Atlanta Audio Society - March 2004 - Written by Phil Muse
Monarch Classics 20042
Robert Schumann once twitted Chopin with having bound four of his wildest children together and termed the result a sonata. Ironically, the same might be said of Schumann's own piano sonatas. In fact, the greatest challenge facing the interpreter is to make coherent what unity there is in each piece, in spite of the seeming incoherence of the materials. But, as booklet annotator Harris Goldsmith puts it, Schumann "came within a stone's throw of structural mastery," and it is just this tension between aspiration and achievement that makes Schumann so fascinating. He was truly a composer whose reach exceeded his grasp - but what an amazing reach!
Nowhere do we see this more clearly than in his three Piano Sonatas in F# minor, Op.11; F minor, Op.14; and G minor, Op.22. What they require of the pianist is not only demon technical ability, but also the maturity and artistic insight of one who has lived with Schumann. Such an artist is Jerome Rose, and the results are immensely satisfying. Nowhere is the structure more discursive than in Opus 11, but Rose makes the work a plausible whole through a similarity of mood and feeling. The second movement, marked Aria, is a 3-minute effusion of love sentiment reminding us that Schumann had the pianist Clara Wieck - the future Clara Schumann - very much in mind at this time. A rambunctious Scherzo with accents (intentionally) in all the wrong places, shifting rhythms and changing points of attack, is calculated to create hazards for a performer less adept than Jerome Rose.

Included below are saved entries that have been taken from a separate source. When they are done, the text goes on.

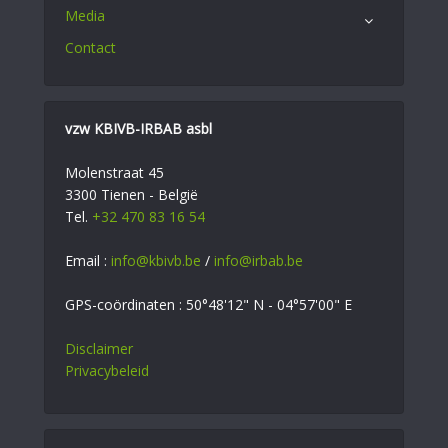
Media
Contact
vzw KBIVB-IRBAB asbl
Molenstraat 45
3300 Tienen - België
Tel.
+32 470 83 16 54
Email :
info@kbivb.be
/
info@irbab.be
GPS-coördinaten : 50°48'12" N - 04°57'00" E
Disclaimer
Privacybeleid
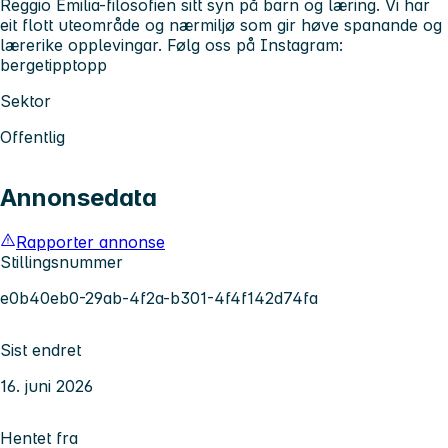
Reggio Emilia-filosofien sitt syn på barn og læring. Vi har
eit flott uteområde og nærmiljø som gir høve spanande og
lærerike opplevingar. Følg oss på Instagram:
bergetipptopp
Sektor
Offentlig
Annonsedata
Rapporter annonse
Stillingsnummer
e0b40eb0-29ab-4f2a-b301-4f4f142d74fa
Sist endret
16. juni 2026
Hentet fra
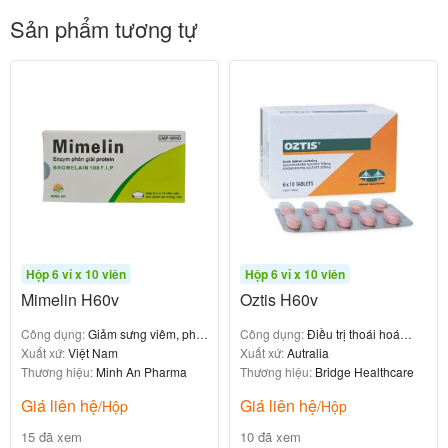
BẠCH MAI
Sản phẩm tương tự
Địa chỉ: 78 Giải Phóng, Phương Mai, Đống Đa, Hà Nội
Email:
nhathuocbachmai.vn@gmail.com
Website:
https://nhathuocbachmai.vn
Youtube:
Nhà thuốc Bạch Mai
[/su_list][su_row][su_column size=”1/2″ center=”no” class=””]
[su_button url=”https://m.me/nhathuocbachmai.vn”
background=”#008800″ color=”#ffffff” icon=”icon: user-md”
Hộp 6 vỉ x 10 viên
Hộp 6 vỉ x 10 viên
desc=”
Bấm vào để chat với tư vấn hỗ trợ 24/7
“]
Tel: (024)
Mimelin H60v
Oztis H60v
6328 0499
[/su_button][/su_column] [su_column size=”1/2″
Công dụng:
Giảm sưng viêm, phù
Công dụng:
Điều trị thoái hoá
center=”no” class=””][su_button url=”https://mypill.vn/gui-don-
nề
Xuất xứ:
Việt Nam
khớp gối
Xuất xứ:
Autralia
Thương hiệu:
Minh An Pharma
Thương hiệu:
Bridge Healthcare
thuoc/” background=”#ffffff” color=”#555555″ icon=”icon:
Giá liên hệ
Giá liên hệ
/Hộp
/Hộp
facebook-messenger” icon_color=”#555555″ desc=”
Gửi
15 đã xem
10 đã xem
đơn thuốc và nhận thuốc tại nhà
“]
Dịch vụ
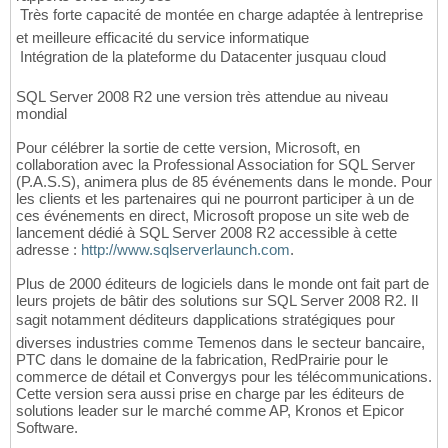
 Très forte capacité de montée en charge adaptée à lentreprise
et meilleure efficacité du service informatique
 Intégration de la plateforme du Datacenter jusquau cloud
SQL Server 2008 R2 une version très attendue au niveau
mondial
Pour célébrer la sortie de cette version, Microsoft, en
collaboration avec la Professional Association for SQL Server
(P.A.S.S), animera plus de 85 événements dans le monde. Pour
les clients et les partenaires qui ne pourront participer à un de
ces événements en direct, Microsoft propose un site web de
lancement dédié à SQL Server 2008 R2 accessible à cette
adresse :
http://www.sqlserverlaunch.com
.
Plus de 2000 éditeurs de logiciels dans le monde ont fait part de
leurs projets de bâtir des solutions sur SQL Server 2008 R2. Il
sagit notamment déditeurs dapplications stratégiques pour
diverses industries comme Temenos dans le secteur bancaire,
PTC dans le domaine de la fabrication, RedPrairie pour le
commerce de détail et Convergys pour les télécommunications.
Cette version sera aussi prise en charge par les éditeurs de
solutions leader sur le marché comme AP, Kronos et Epicor
Software.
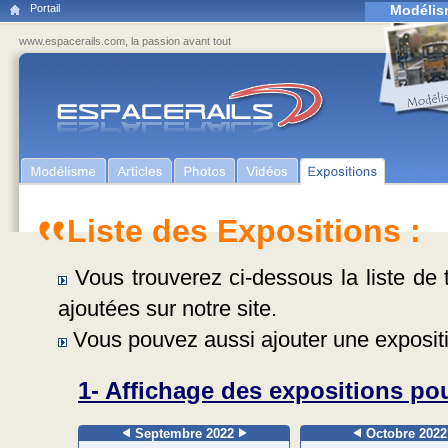
Portail
Modélis
www.espacerails.com, la passion avant tout
Liste des Expositions :
Vous trouverez ci-dessous la liste de t
ajoutées sur notre site.
Vous pouvez aussi ajouter une expositi
1- Affichage des expositions pou
Septembre 2022
Octobre 202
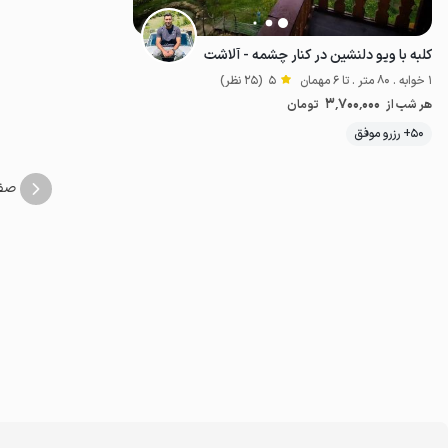
کلبه با ویو دلنشین در کنار چشمه - آلاشت
1 خوابه . 80 متر . تا 6 مهمان
5
(25 نظر)
3٬700٬000
هر شب از
تومان
50+ رزرو موفق
خوش منظره
صف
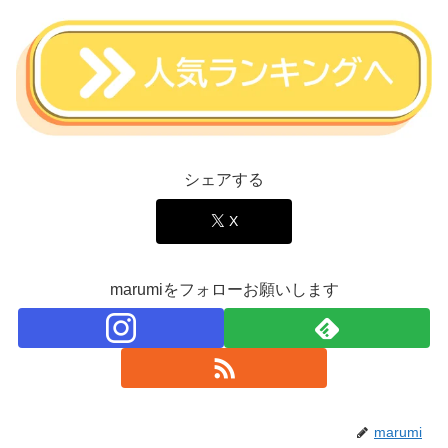
シェアする
X
marumiをフォローお願いします
marumi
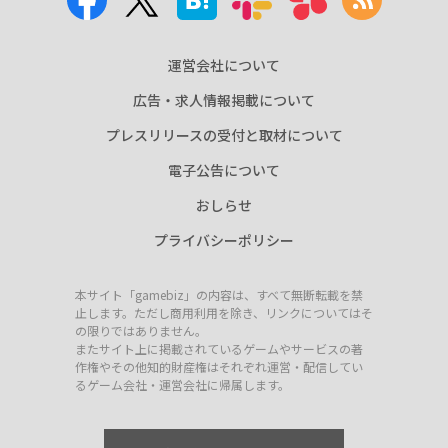
運営会社について
広告・求人情報掲載について
プレスリリースの受付と取材について
電子公告について
おしらせ
プライバシーポリシー
本サイト「gamebiz」の内容は、すべて無断転載を禁
止します。ただし商用利用を除き、リンクについてはそ
の限りではありません。
またサイト上に掲載されているゲームやサービスの著
作権やその他知的財産権はそれぞれ運営・配信してい
るゲーム会社・運営会社に帰属します。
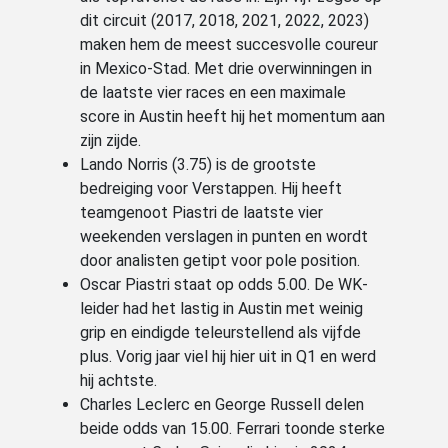
dit circuit (2017, 2018, 2021, 2022, 2023)
maken hem de meest succesvolle coureur
in Mexico-Stad. Met drie overwinningen in
de laatste vier races en een maximale
score in Austin heeft hij het momentum aan
zijn zijde.
Lando Norris (3.75) is de grootste
bedreiging voor Verstappen. Hij heeft
teamgenoot Piastri de laatste vier
weekenden verslagen in punten en wordt
door analisten getipt voor pole position.
Oscar Piastri staat op odds 5.00. De WK-
leider had het lastig in Austin met weinig
grip en eindigde teleurstellend als vijfde
plus. Vorig jaar viel hij hier uit in Q1 en werd
hij achtste.
Charles Leclerc en George Russell delen
beide odds van 15.00. Ferrari toonde sterke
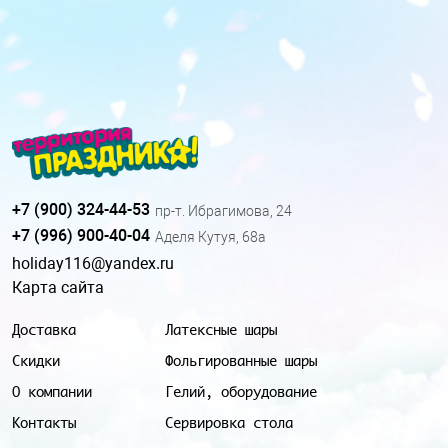
+7 (900) 324-44-53
пр-т. Ибрагимова, 24
+7 (996) 900-40-04
Аделя Кутуя, 68а
holiday116@yandex.ru
Карта сайта
Доставка
Латексные шары
Скидки
Фольгированные шары
О компании
Гелий, оборудование
Контакты
Сервировка стола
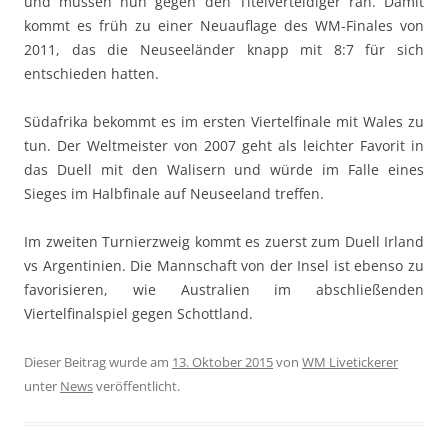
und müssen nun gegen den Titelverteidiger ran. Damit
kommt es früh zu einer Neuauflage des WM-Finales von
2011, das die Neuseeländer knapp mit 8:7 für sich
entschieden hatten.
Südafrika bekommt es im ersten Viertelfinale mit Wales zu
tun. Der Weltmeister von 2007 geht als leichter Favorit in
das Duell mit den Walisern und würde im Falle eines
Sieges im Halbfinale auf Neuseeland treffen.
Im zweiten Turnierzweig kommt es zuerst zum Duell Irland
vs Argentinien. Die Mannschaft von der Insel ist ebenso zu
favorisieren, wie Australien im abschließenden
Viertelfinalspiel gegen Schottland.
Dieser Beitrag wurde am
13. Oktober 2015
von
WM Livetickerer
unter
News
veröffentlicht.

Opus 14 was termed by its publisher (not Schumann himself) a "concerto without orchestra," and has been trying to live down the tag ever since. Actually, despite the sonata's sprawling dimensions, it is highly idiomatic music that could only have been written for the piano. The best known movement here is the third, an Andatnino in the form of a set of freewheeling variations on a theme of Clara Wieck (Clara, again! The boy couldn't get her off his mind). The finale, conceived with Clara's technical brilliance in mind, is marked Prestissimo possible (as fast as possible), then humorously calls for the performer to play "faster still" (an impossibility which Rose does not fall for).

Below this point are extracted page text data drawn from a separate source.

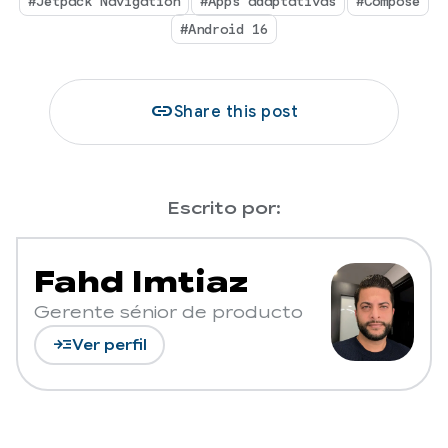
#Jetpack Navigation
#Apps adaptativas
#Compose
#Android 16
link
Share this post
Escrito por:
Fahd Imtiaz
Gerente sénior de producto
read_more
Ver perfil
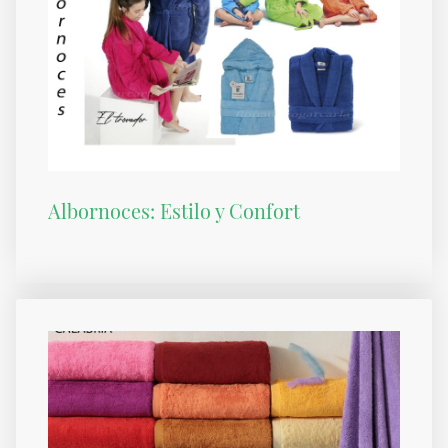
Albornoces: Estilo y Confort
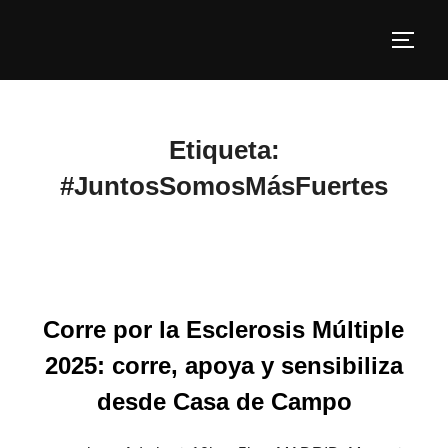
Etiqueta:
#JuntosSomosMásFuertes
Corre por la Esclerosis Múltiple
2025: corre, apoya y sensibiliza
desde Casa de Campo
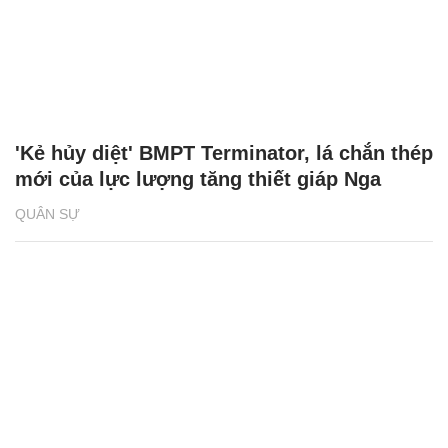
'Kẻ hủy diệt' BMPT Terminator, lá chắn thép
mới của lực lượng tăng thiết giáp Nga
QUÂN SỰ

Likewise, Opus 22 is marked at the outset so rasch wie moglich (as fast as possible), and later on, Schumann calls for acceleration. Towards the end when the opening melody reappears, he marks it "even faster." This time, the man is on the level, and Rose builds the climax of this movement stage by stage with consummate skill. The haunting, long-lined melody of the slow movement, based on the melody of Schumann's song Im Herbst (In Autumn), contrasts effectively with the velocity of the outer movements.